Cortar a fita a um blogue é comparável a escrever numa página em branco. Estou há dias a ganhar coragem, foi hoje. Faz uma semana que cheguei a Itália. Que me atirei dezenas de vezes para cima de uma mala de 30 quilos com esperança que minguasse, que fiz listas infindáveis de coisas imprescindíveis - que agora vejo ser supérfluas - que me enchi de expectativa, medo, alegria, medo, emoção. Que deixei a minha mãe lavada em lágrimas no Aeroporto da Portela. Que enchi o peito com o pouco ar que me restava para deixar escapar um até breve agridoce.

Mas isso foi há muito, muito tempo. Só passou uma semana mas parece que já lá vão meses. Já não digo Bounasera quando vou ao café a seguir ao almoço, não chamo lattuga (couve) à insalata (alface) e aprendi a distinguir quais são os espinafres entre as dezenas de legumes verdes à venda no supermercado. Dormi em hostels, limpei uma casa sebosa – com cerca de um centímetro de gordura - e transformei-a num ninho perfeito.

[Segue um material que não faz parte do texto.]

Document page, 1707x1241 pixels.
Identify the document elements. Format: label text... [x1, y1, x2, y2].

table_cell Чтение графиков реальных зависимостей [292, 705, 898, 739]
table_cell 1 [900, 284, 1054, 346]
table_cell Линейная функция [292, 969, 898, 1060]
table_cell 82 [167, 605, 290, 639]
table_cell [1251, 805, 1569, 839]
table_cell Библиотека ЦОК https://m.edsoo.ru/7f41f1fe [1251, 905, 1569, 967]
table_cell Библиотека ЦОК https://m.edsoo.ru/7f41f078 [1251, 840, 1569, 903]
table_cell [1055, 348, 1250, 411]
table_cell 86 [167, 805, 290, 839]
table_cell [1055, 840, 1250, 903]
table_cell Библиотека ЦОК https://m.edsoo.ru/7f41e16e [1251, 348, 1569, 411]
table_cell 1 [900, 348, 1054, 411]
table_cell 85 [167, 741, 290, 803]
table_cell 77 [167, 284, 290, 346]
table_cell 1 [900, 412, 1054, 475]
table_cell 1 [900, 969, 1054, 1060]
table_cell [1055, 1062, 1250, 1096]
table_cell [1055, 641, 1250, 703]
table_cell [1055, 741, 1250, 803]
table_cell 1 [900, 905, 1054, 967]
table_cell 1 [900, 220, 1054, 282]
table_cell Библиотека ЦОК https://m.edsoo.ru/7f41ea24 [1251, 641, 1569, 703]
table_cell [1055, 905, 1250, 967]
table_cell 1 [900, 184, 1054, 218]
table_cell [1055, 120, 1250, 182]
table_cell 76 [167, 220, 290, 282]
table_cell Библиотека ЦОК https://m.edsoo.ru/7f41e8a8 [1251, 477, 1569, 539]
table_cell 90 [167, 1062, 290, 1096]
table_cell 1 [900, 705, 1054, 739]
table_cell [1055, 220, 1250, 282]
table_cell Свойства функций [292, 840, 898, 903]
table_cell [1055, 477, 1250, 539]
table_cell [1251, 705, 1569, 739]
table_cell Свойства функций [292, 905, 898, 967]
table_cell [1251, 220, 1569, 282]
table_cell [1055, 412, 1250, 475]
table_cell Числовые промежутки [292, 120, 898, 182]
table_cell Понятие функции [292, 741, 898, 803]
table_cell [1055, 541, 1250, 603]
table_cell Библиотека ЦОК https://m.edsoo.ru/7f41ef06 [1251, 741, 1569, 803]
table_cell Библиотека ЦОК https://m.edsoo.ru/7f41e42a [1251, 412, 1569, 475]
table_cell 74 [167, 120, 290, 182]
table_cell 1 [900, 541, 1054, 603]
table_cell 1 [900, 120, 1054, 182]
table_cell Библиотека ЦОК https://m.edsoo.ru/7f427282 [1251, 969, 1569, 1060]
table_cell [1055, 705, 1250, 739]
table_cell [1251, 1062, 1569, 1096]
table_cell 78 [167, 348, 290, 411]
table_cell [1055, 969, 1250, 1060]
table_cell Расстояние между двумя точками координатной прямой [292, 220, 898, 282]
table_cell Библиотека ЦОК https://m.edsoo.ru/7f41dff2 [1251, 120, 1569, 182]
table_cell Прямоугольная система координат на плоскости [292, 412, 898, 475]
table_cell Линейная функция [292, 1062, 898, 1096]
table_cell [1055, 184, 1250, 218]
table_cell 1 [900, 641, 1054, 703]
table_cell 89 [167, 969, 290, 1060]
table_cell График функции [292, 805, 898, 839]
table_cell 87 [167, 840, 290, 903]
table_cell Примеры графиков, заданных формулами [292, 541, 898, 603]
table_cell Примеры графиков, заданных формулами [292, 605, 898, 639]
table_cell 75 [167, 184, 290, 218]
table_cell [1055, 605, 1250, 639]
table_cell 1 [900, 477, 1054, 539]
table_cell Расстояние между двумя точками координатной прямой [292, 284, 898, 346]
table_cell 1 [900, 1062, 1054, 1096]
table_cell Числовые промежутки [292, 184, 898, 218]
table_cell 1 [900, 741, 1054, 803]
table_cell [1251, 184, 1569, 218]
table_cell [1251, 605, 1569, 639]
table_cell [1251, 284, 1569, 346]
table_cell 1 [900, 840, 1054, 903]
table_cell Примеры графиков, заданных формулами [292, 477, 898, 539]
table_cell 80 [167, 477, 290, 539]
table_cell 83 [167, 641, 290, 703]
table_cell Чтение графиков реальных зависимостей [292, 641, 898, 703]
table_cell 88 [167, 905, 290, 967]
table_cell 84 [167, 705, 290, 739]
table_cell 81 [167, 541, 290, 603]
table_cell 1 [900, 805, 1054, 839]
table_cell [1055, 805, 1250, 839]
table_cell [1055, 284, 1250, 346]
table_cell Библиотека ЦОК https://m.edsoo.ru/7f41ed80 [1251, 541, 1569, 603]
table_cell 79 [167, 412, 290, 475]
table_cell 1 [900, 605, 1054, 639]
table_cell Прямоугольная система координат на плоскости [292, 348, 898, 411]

Perdi essa mesma casa minutos antes de assinar o contrato de arrendamento e agora estou de novo na rua.

Fui a Roma ver o Panteão e o Museu de Arte do Século XXI, passei em Pisa e admirei a torre torta, entrei no Duomo de Firenze e olhei para a cúpula de Brunelleschi sem perceber muito da coisa.

Senti pela primeira vez o que era realmente a entropia. O que era estar a ser enganado, ter consciência disso, e não poder fazer nada porque não me entendiam, ou não queriam entender.

As peripécias são muitas, impossíveis de resumir num só texto. Espero conseguir contá-las aqui, uma a uma. É só a memória não me falhar.